■ Listed records:
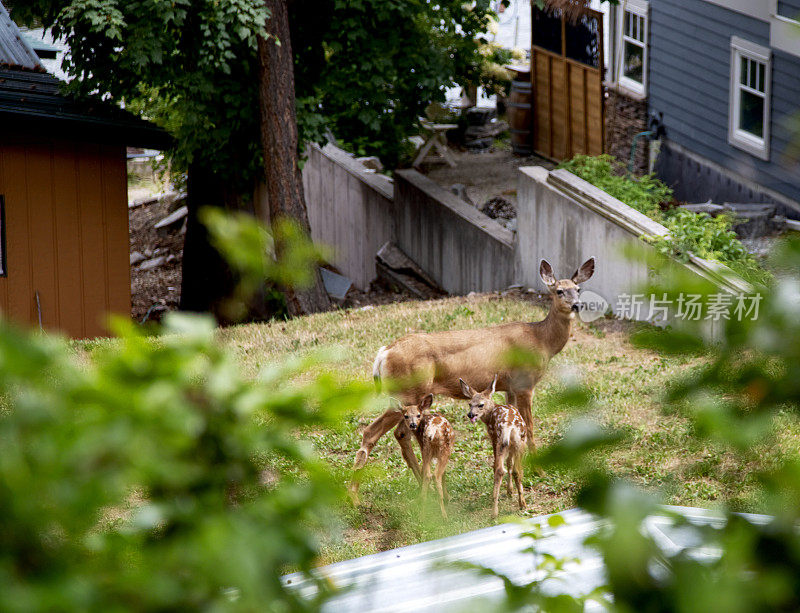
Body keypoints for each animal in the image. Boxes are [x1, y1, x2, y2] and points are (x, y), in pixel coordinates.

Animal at [350, 256, 592, 500]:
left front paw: (511, 484)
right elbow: (530, 428)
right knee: (371, 433)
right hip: (405, 391)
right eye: (559, 290)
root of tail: (384, 353)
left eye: (578, 289)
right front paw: (539, 470)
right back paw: (354, 497)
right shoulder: (525, 382)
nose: (577, 305)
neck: (542, 340)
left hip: (409, 396)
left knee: (401, 433)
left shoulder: (509, 387)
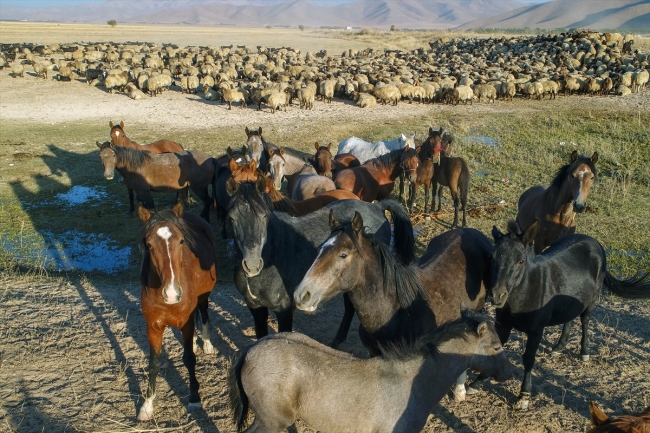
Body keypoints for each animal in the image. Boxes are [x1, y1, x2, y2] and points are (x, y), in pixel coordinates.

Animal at [135, 203, 216, 422]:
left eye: (181, 240)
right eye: (148, 244)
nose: (172, 294)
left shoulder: (186, 325)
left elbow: (189, 359)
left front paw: (194, 398)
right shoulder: (153, 327)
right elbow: (153, 363)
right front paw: (147, 405)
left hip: (204, 296)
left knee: (204, 313)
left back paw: (206, 343)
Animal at [225, 176, 412, 348]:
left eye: (264, 216)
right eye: (232, 218)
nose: (252, 265)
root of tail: (376, 206)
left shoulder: (284, 309)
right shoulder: (255, 308)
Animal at [294, 214, 492, 400]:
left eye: (343, 254)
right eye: (320, 249)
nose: (301, 295)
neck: (397, 312)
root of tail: (471, 231)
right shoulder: (375, 354)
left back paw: (460, 389)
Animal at [466, 219, 648, 408]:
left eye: (521, 261)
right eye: (491, 257)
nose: (496, 296)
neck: (526, 291)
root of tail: (594, 242)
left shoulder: (536, 331)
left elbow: (528, 359)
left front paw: (524, 395)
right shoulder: (503, 326)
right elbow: (495, 350)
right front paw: (476, 384)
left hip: (591, 300)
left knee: (585, 320)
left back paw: (584, 352)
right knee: (569, 318)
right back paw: (559, 347)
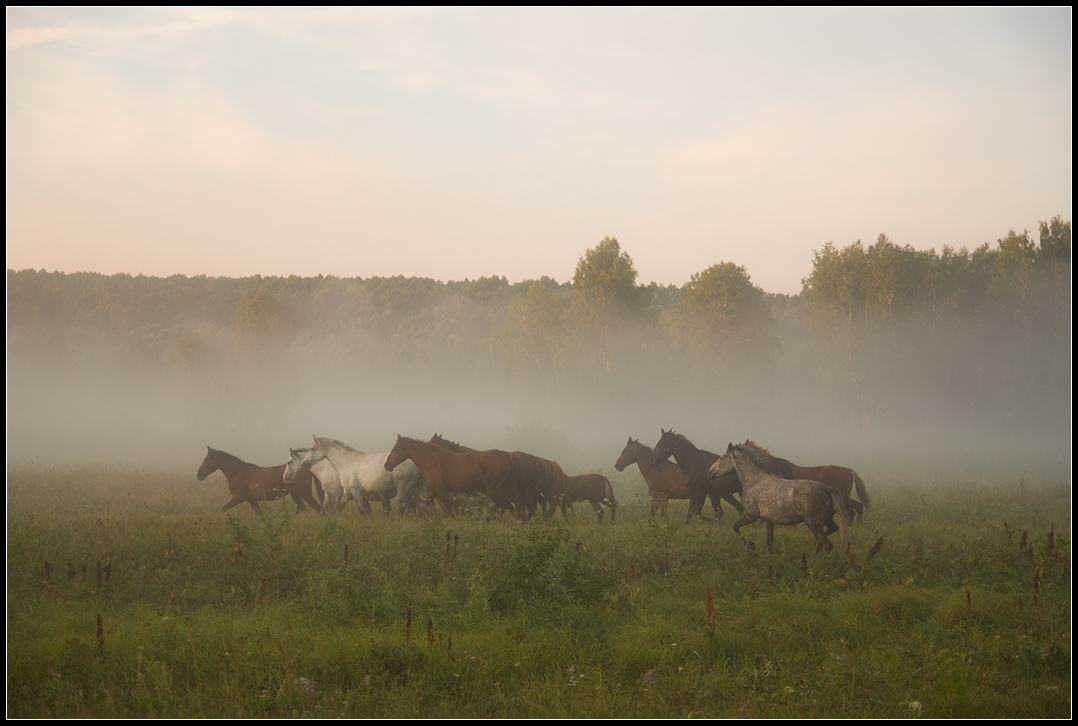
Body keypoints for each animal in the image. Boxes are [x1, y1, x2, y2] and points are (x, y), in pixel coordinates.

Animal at [286, 435, 424, 515]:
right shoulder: (346, 492)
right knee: (422, 505)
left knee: (403, 507)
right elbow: (335, 509)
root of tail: (414, 461)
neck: (346, 462)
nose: (285, 477)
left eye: (313, 449)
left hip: (403, 487)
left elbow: (361, 510)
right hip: (416, 488)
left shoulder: (351, 491)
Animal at [707, 442, 849, 556]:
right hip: (824, 520)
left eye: (722, 457)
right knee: (832, 529)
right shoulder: (769, 520)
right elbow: (769, 541)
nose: (709, 473)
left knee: (828, 544)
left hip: (813, 523)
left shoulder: (750, 516)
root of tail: (826, 488)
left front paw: (751, 545)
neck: (755, 480)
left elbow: (735, 527)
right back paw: (815, 547)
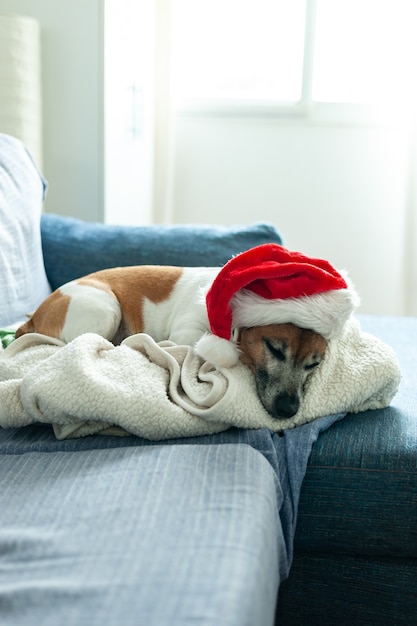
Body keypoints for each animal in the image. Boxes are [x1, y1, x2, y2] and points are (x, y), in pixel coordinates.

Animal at [14, 264, 328, 420]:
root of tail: (35, 315)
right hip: (104, 309)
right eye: (274, 349)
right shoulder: (187, 333)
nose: (288, 410)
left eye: (314, 364)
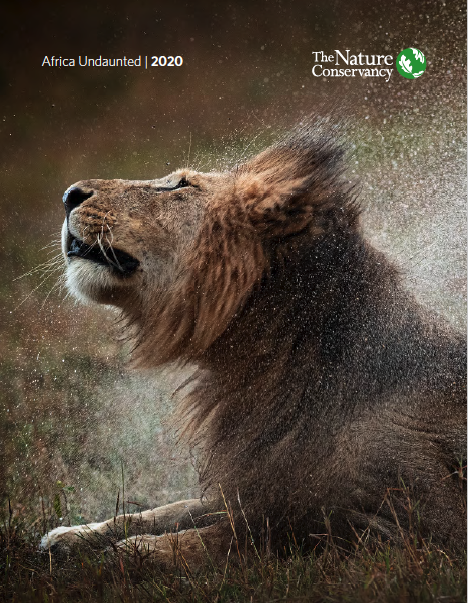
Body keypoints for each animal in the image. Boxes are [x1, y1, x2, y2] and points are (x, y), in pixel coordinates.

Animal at [41, 120, 468, 568]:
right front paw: (75, 534)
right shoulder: (246, 481)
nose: (69, 195)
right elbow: (169, 510)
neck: (268, 363)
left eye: (180, 185)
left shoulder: (414, 528)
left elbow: (245, 536)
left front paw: (128, 555)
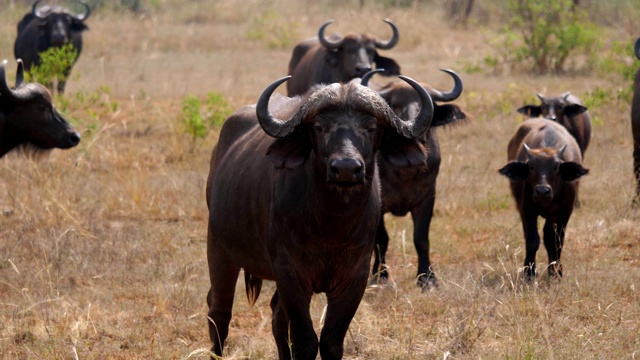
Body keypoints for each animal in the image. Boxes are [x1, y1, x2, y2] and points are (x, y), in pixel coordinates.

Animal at [205, 74, 436, 358]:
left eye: (371, 127)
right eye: (319, 126)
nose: (346, 168)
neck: (330, 225)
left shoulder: (354, 279)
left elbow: (330, 340)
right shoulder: (290, 275)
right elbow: (305, 341)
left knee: (276, 319)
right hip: (219, 249)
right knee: (219, 311)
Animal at [364, 69, 470, 290]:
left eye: (426, 104)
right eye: (395, 105)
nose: (412, 127)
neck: (407, 169)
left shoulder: (427, 198)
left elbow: (421, 239)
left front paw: (427, 278)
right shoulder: (378, 204)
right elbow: (381, 239)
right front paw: (379, 275)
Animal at [500, 118, 592, 282]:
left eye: (556, 166)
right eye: (531, 166)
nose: (542, 191)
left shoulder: (564, 212)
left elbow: (555, 241)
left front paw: (556, 272)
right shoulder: (527, 210)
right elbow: (532, 240)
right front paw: (529, 272)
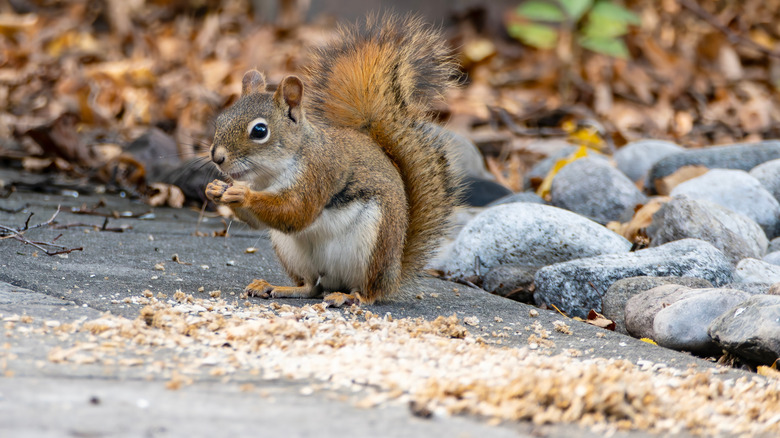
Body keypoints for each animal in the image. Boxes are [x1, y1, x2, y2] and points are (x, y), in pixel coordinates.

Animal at [204, 14, 461, 307]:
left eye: (259, 131)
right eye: (221, 119)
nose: (217, 157)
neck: (269, 175)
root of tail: (394, 275)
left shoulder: (319, 173)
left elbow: (296, 211)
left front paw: (241, 194)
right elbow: (261, 221)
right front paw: (215, 189)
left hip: (372, 247)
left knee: (368, 293)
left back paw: (348, 297)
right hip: (293, 253)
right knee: (310, 287)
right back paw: (276, 287)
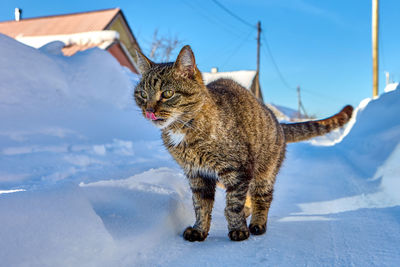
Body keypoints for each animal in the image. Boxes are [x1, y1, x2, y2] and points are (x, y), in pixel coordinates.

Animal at [134, 46, 354, 243]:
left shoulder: (238, 170)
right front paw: (199, 230)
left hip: (263, 173)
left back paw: (257, 223)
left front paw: (238, 230)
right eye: (142, 94)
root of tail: (279, 123)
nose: (149, 110)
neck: (184, 130)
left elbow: (233, 205)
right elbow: (201, 206)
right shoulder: (197, 175)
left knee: (262, 197)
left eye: (167, 93)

■ Problem description: Say only the number of lines above holding "tail".

■ Exercise solution: 9